The GSA Is a Nimble Property Manager That Is Not Talking to Joe Biden
The General Services Administration, an otherwise behind-the-scenes independent government agency charged with managing federal property, has been in the news quite a bit recently due to the apparent refusal of its director, Trump appointee Emily Murphy, to ascertain the election of Joe Biden as president, and thereby set in motion key elements of Biden’s transition to the West Wing (which, incidentally, the GSA helps manage).
The radio silence comes as 325 leases representing some 22.4 million square feet of federally occupied office space are set to expire in the next three years.
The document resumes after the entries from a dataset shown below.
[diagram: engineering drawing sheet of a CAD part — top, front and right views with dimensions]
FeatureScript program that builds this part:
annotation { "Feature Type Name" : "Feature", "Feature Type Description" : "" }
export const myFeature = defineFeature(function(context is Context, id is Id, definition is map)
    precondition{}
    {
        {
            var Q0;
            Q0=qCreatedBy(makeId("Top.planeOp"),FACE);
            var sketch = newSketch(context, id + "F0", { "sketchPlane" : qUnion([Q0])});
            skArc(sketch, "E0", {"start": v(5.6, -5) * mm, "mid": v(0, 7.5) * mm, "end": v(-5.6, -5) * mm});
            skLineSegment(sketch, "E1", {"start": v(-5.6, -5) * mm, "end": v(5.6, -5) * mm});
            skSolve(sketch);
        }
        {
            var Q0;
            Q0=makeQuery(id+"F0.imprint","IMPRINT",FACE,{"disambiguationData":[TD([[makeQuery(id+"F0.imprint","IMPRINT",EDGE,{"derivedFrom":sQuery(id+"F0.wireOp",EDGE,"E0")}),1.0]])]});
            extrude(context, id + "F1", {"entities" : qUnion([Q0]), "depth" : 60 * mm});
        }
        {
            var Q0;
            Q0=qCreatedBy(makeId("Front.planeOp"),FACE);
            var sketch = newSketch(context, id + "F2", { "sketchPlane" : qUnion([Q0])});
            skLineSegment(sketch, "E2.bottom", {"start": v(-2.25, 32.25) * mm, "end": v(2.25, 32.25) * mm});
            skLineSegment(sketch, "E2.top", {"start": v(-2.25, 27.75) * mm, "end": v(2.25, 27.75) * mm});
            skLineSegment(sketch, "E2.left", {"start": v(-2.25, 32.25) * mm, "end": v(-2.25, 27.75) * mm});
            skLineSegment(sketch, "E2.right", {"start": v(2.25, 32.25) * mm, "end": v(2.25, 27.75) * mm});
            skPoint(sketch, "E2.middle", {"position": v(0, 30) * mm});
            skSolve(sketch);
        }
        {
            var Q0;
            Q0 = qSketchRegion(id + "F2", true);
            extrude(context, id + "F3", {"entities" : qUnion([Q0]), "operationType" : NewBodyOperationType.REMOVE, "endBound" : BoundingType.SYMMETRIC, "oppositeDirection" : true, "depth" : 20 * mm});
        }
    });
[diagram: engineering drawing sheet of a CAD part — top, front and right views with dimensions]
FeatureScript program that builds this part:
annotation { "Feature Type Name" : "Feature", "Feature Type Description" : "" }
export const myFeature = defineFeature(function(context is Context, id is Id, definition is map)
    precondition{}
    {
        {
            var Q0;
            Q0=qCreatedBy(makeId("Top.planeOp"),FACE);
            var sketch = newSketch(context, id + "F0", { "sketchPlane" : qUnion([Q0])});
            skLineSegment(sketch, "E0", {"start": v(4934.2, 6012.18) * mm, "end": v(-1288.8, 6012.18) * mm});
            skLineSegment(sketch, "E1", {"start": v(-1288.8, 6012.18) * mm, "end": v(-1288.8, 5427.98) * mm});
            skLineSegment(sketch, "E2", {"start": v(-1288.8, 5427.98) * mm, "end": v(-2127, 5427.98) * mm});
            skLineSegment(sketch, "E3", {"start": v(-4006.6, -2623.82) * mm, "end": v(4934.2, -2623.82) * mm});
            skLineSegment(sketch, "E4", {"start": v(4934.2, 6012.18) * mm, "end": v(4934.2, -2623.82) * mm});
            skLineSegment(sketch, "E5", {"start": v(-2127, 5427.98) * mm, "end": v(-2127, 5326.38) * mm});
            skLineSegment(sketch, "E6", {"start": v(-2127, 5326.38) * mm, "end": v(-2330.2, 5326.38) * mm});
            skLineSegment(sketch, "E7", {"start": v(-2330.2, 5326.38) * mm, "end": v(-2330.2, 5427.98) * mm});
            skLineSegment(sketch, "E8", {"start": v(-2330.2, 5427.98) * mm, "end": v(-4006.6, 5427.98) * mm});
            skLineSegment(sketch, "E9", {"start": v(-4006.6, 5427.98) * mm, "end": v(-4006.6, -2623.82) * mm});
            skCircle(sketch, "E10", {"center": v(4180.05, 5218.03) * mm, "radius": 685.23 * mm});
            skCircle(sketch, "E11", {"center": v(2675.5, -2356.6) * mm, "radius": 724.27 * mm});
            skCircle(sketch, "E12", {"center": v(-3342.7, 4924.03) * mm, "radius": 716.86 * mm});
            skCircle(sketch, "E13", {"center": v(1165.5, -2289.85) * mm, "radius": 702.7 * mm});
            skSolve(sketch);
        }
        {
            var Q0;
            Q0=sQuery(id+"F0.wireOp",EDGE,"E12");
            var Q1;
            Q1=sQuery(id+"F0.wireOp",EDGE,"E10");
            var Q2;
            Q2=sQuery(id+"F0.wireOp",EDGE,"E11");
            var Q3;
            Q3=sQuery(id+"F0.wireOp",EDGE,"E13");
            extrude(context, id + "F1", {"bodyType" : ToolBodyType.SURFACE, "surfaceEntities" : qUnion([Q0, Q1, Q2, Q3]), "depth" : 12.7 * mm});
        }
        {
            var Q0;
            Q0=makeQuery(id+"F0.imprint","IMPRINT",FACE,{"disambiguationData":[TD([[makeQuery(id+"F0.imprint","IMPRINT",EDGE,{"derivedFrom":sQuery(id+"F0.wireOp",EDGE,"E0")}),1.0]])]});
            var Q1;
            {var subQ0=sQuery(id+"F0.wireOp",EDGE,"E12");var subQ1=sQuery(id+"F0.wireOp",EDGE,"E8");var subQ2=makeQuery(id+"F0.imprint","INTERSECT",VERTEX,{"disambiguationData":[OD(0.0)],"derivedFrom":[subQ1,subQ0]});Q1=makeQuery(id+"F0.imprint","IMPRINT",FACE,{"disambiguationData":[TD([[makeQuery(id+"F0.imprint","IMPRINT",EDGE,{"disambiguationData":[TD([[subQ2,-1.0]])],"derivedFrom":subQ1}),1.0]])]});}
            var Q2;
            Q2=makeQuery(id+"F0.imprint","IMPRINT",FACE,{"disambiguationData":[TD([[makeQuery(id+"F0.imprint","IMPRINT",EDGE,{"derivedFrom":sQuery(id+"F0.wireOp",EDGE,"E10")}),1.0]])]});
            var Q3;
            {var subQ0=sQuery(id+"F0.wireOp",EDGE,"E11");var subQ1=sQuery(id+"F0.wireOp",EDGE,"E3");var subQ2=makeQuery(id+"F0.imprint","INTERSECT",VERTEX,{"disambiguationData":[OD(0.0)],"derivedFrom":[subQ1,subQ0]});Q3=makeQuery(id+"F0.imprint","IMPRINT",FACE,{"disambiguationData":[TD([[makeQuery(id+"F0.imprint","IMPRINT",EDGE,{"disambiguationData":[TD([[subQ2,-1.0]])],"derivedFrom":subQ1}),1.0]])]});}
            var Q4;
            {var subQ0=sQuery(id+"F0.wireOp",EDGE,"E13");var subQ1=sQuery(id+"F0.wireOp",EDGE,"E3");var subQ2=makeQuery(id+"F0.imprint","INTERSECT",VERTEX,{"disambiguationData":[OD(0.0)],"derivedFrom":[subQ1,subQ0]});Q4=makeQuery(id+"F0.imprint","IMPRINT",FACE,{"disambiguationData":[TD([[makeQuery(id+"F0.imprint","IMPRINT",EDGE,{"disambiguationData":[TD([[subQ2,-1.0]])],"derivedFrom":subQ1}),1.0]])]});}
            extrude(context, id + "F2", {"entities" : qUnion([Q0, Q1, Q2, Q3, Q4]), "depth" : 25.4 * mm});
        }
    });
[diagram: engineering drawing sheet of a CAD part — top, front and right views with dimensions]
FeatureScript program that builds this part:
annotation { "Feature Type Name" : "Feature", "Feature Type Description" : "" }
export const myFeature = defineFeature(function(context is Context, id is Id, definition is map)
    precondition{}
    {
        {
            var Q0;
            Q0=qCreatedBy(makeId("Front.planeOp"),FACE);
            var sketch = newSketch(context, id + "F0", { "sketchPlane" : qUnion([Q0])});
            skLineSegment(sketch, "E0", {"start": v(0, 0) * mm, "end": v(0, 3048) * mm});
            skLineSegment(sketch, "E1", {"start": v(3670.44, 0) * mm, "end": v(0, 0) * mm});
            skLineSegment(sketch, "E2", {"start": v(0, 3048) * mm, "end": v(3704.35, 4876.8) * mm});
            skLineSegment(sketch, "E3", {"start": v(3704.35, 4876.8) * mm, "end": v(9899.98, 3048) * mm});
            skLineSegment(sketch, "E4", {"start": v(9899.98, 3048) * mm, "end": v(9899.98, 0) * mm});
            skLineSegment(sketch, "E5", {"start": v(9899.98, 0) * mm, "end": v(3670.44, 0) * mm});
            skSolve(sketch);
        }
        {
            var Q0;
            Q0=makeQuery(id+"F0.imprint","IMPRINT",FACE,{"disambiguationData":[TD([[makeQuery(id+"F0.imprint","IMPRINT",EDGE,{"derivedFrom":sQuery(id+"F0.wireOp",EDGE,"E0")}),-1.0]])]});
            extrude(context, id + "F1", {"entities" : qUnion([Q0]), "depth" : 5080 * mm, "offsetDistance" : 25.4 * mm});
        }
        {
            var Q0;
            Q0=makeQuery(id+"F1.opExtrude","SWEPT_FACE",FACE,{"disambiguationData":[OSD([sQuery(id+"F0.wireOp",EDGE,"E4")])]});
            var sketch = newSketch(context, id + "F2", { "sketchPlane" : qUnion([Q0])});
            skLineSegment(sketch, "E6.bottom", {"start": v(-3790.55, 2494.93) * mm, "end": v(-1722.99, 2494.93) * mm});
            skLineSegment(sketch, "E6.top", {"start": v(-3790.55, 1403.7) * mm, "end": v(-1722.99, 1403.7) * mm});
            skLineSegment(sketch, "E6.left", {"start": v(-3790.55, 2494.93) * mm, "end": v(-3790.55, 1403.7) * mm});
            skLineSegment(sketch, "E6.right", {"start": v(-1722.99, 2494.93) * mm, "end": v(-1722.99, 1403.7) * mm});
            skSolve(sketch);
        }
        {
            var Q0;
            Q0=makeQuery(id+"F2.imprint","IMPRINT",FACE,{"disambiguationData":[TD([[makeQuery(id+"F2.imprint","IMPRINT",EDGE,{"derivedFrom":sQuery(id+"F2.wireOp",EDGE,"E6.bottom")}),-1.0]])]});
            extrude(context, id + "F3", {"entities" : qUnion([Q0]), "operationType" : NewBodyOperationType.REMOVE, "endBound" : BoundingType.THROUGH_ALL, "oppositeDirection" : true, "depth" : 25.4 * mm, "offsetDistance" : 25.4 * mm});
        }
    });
Not that the GSA is planning to talk to President-elect Biden’s staff about it any time soon.
“GSA does not speculate, and we remain focused on our mission to deliver value and savings in real estate, acquisition, technology and other mission-support services across government, and our strategic goals, including to save taxpayer money through better management of federal real estate,” a spokesperson told Commercial Observer in a response to a question about what a Biden administration might mean for its operations.
What is known right now about the GSA’s portfolio management was set in motion well before the election. The GSA’s footprint — and, therefore, the federal government’s — is expected to decrease due to an ongoing focus on efficiency and space contraction. Right now, through its Public Buildings Service (PBS), GSA provides workspace and related services for more than 100 agencies servicing more than one million workers.
“GSA’s leasing activity continues to be sizable and essential in 2020,” the spokesperson said. “GSA has always prioritized long-term planning and concentration on active lease procurements. Through FY24, the national capital region will see the expiration of 325 leases representing approximately 22.4 million rentable square feet for approximately $908 million.”
One of its most notable deals of 2020 was the $760 million purchase of the U.S. Department of Transportation’s headquarters located at 1200 New Jersey Avenue SE in D.C.’s Yards/Southeast Federal Center neighborhood in March, more than 19 months ahead of schedule.
The purchase put DOT’s headquarters in federally owned space, making it the final Cabinet-level agency to move its headquarters from leased space to owned property. The building consists of more than 1.9 million gross square feet, housing nearly 5,500 DOT personnel.
Other notable deals included arranging a new 15-year lease for the Federal Communications Commission’s headquarters at 45 L Street NE in D.C. for 473,000 rentable square feet; and completing a 15-year, 290,000-square-foot lease for the Department of Education at Potomac Center at 550 12th Street SW.
Also, prior to the pandemic, GSA embraced telework and alternative workplace strategies to ensure continuity of operations. These practices uniquely positioned the agency in adapting to an almost-completely virtual workforce, the spokesperson said. For instance, early on, GSA invested in the sort of IT infrastructure that makes virtual collaboration easier.
“Regarding ongoing lease and construction projects, GSA consistently partners with our contractors to successfully navigate through unexpected delays due to work stoppage or delay, especially in the earlier phases of the pandemic,” the spokesperson said.
During the pandemic, GSA has experienced an uptick in customer requests for warehouse and storage space, many related to personal protective equipment and alcohol-based sanitizers. As an example, GSA successfully backfilled approximately 190,000 square feet of storage space in Franconia, Va., in support of storage needs for tenant agencies.
In 2021, GSA’s property management goals will remain the same, with the agency saying it will seek further opportunities to consolidate its real estate through long-term planning. All of these considerations could result in less square footage.
“In the future,” the spokesperson said, “GSA plans to continue to support national portfolio goals of preserving/improving financial progress, [and], where appropriate, consolidating expensive leases into vacant federal space, disposing of under-utilized assets, reducing liabilities and operating costs, and providing safe and functional space in good condition within the overall cost structure of the PBS fiscal environment.”